Berlin startete als weltweit erste Stadt mit der Vergabe einer eigenen Domain. Seit Februar 2014 kann man seine Webadresse mit der Top-Level-Domain .berlin ausstatten. Diese Domain ist sprechend und keine kryptische Abkürzung wie .org und .com. Somit weiß jeder Webseitenbesucher gleich, woran er ist.

Wie das aussehen kann macht die Ausstellung "West Berlin: Eine Insel auf der Suche nach Festland" vor. Die Adresse www.west.berlin läuft erfolgreich.

Vorteile der Berlin-Domain

Bei der Vergabe gilt: Wer zuerst kommt, bekommt die besten Adressen. 70 000 Domains wurden bereits registriert. Um eine Hauptstadt-Domain zu erhalten, muss man sich bei einem sogenannten Registraren wie 1&1 anmelden. Dort kann man auch gleich prüfen, ob die gewünschte Adresse noch frei ist. Die Adressen sind nicht nur Unternehmen vorbehalten. Auch Privatpersonen können sich eine solche Domain zulegen und sich damit als Berlinliebhaber zu erkennen geben.

Für ortsansässige Unternehmen spricht einiges dafür, sich eine .berlin Adresse zuzulegen. Bei regionalen Suchanfragen landen die Webseiten mit Berlin-Domains bei Google vor den herkömmlichen Adressen auf .de oder .com. Eine Studie der Analyse-Plattform Searchmetrics hat ermittelt, dass sich das Google-Ranking mit Berlin-Domain um den Faktor 1,18 verbessert.

So wird ortsansässigen Unternehmen zu mehr Sichtbarkeit verholfen. Besonders für die Anbieter von originalen oder typischen Berliner Produkten ergeben sich mit der lokalen Domain gute Marketingchancen. Dienstleister profitieren sogar noch stärker von der Berlin-Endung. So können beispielsweise Angebote auf dem Berliner Immobilienmarkt schneller gefunden werden. Auch für die Stadt Berlin ergeben sich durch die Freigabe der Berlin-Endung neue Möglichkeiten für das Stadtmarketing. Der Berliner Senat hat immerhin alle für ihn relevanten Adressen gesichert. Benutzen wird er diese vorerst jedoch nicht.

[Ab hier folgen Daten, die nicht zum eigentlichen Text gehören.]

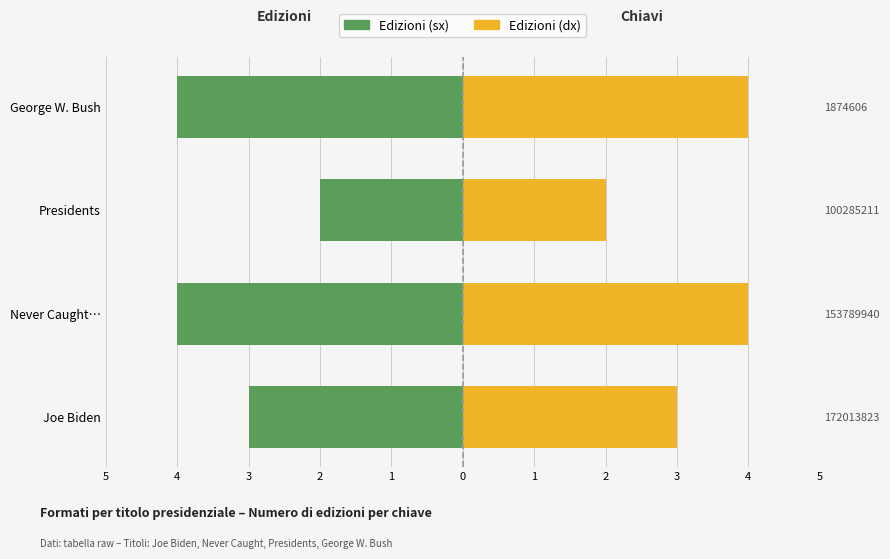

Is it true that Edizioni Destra equals 2 at George W. Bush?

False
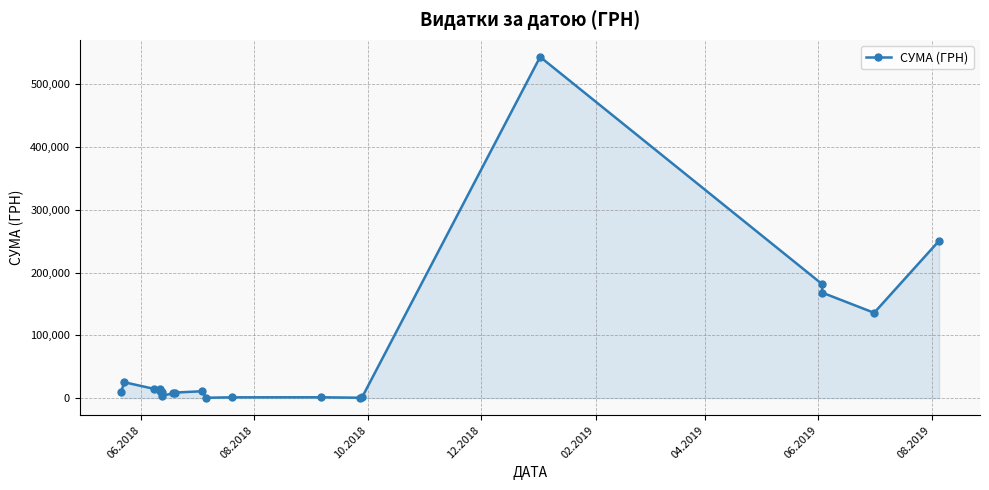

True or false: there are more than 2 points higher than both neighbors.

True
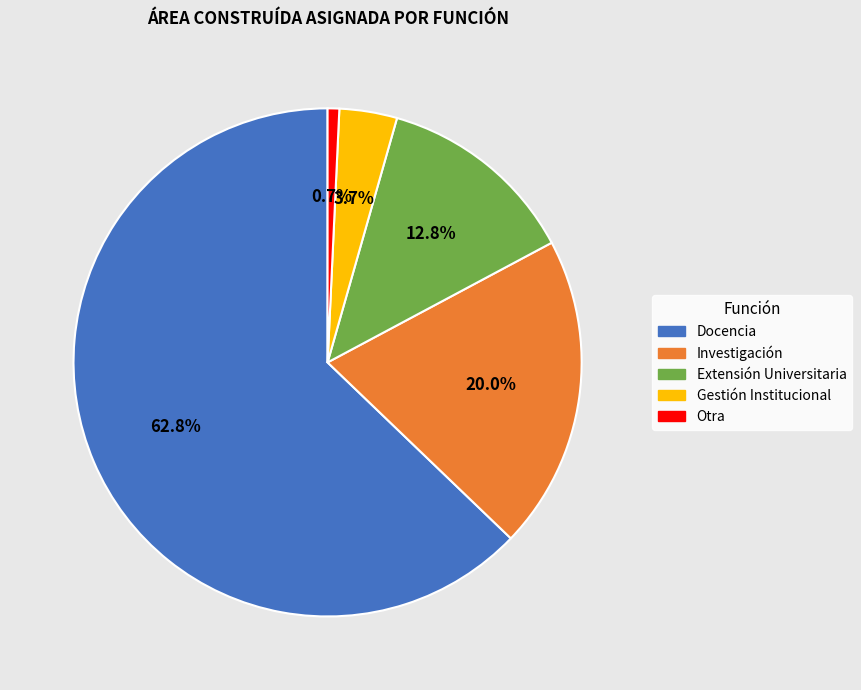

What percentage is the Extensión Universitaria slice, to the nearest percent?

13%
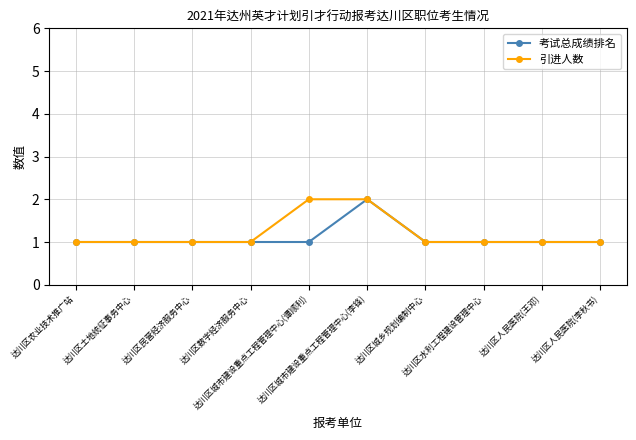

How many lines are shown in the chart?

2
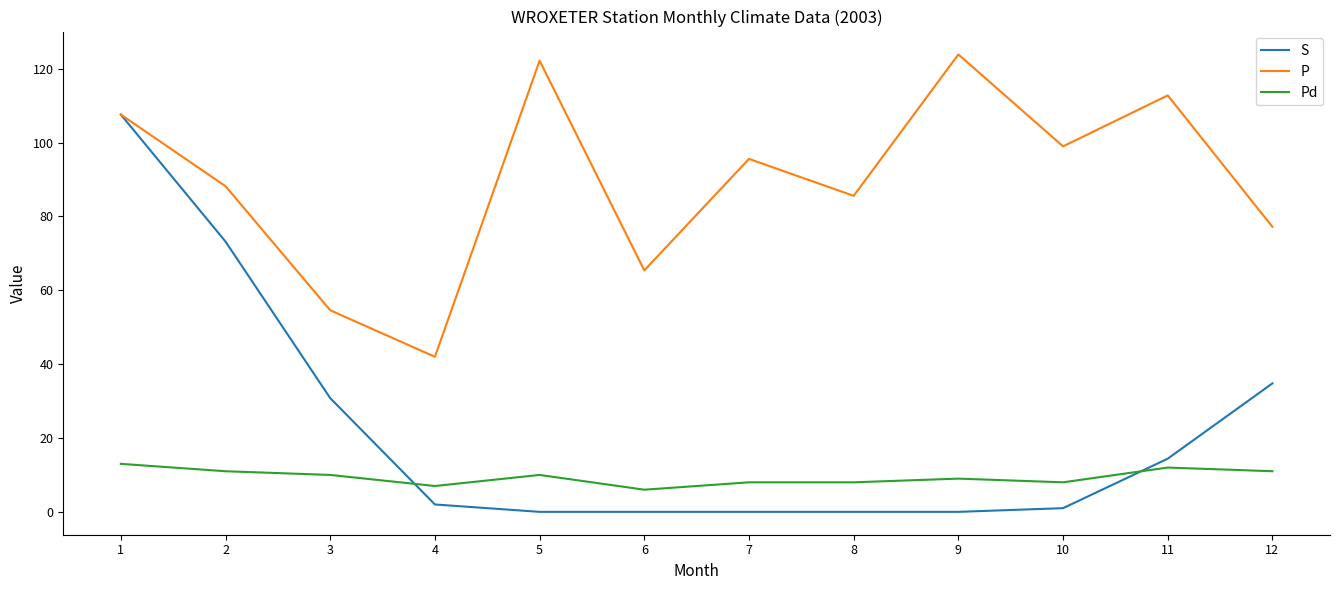

Which series has the largest total across all categories?

P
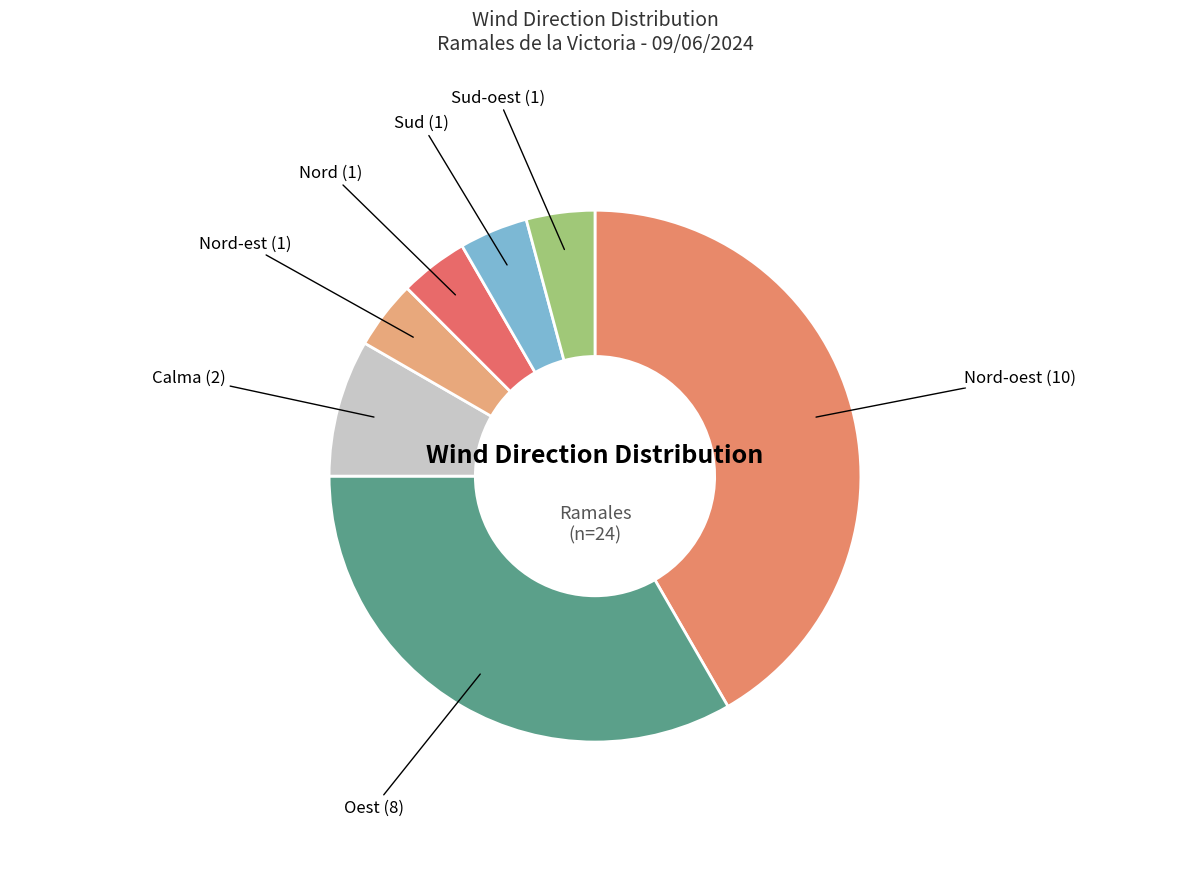

Is there a majority slice in this chart?

No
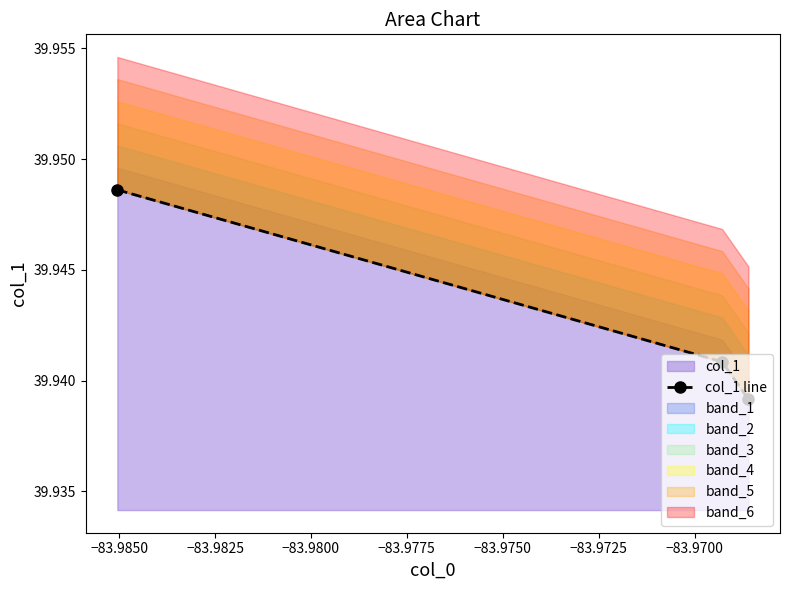

What is the value of the 1st point from the left?

39.9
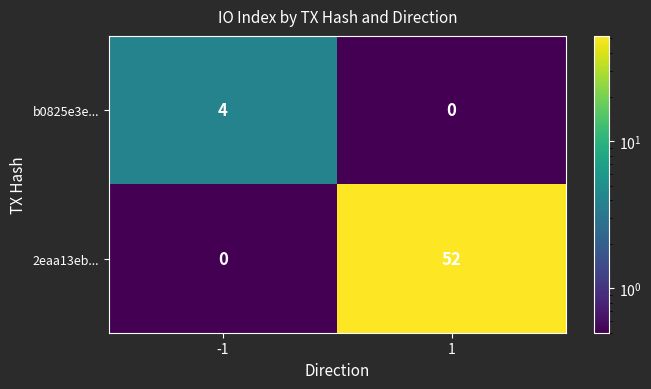

What is the sum of all 2eaa13eb... values?

52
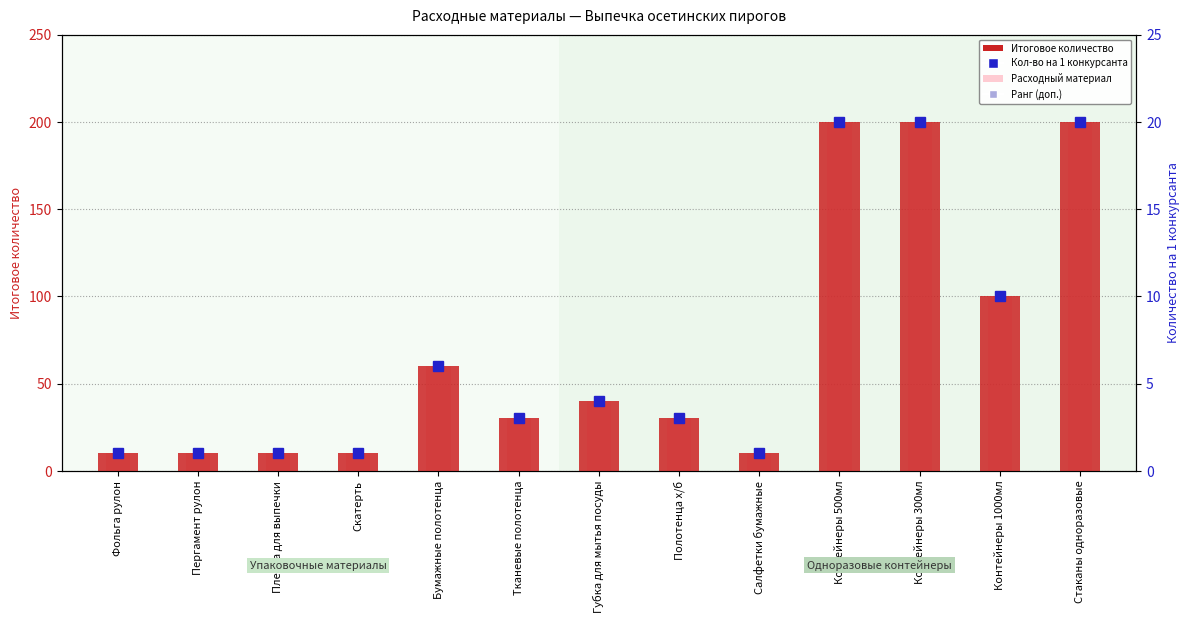

How many data points does each series have?

13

Einschränkungen bei der Vergabe

Die begehrte Adresse "www.be.berlin.de" für die Hauptstadt-Kampagne konnte sich der Senat indes nicht registrieren. Zwei-Zeichen-Kombinationen, die als offizielle Abkürzung von Ländern dienen, werden nicht vergeben. Hier müsste zuerst mit dem jeweiligen Land über die Nutzungsrechte verhandelt werden. Im Falle von be. wäre das Belgien.

Probleme gibt es auch mit den Kombinationen .air.berlin, polizei.berlin und info.berlin. Die Verwendung dieser Kombinationen würde zu Kollisionsproblemen mit gleichlautenden internen Netzwerkadressen führen. Nutzeranfragen könnten dann nicht mehr verarbeitet werden.

Besonders schöne und eingängige Adressen kommen übrigens erst später als sogenannte „Premium-Domains" auf den Markt. So erhalten auch diejenigen eine Chance, die erst später von der Freigabe der Berlin-Endung erfahren haben.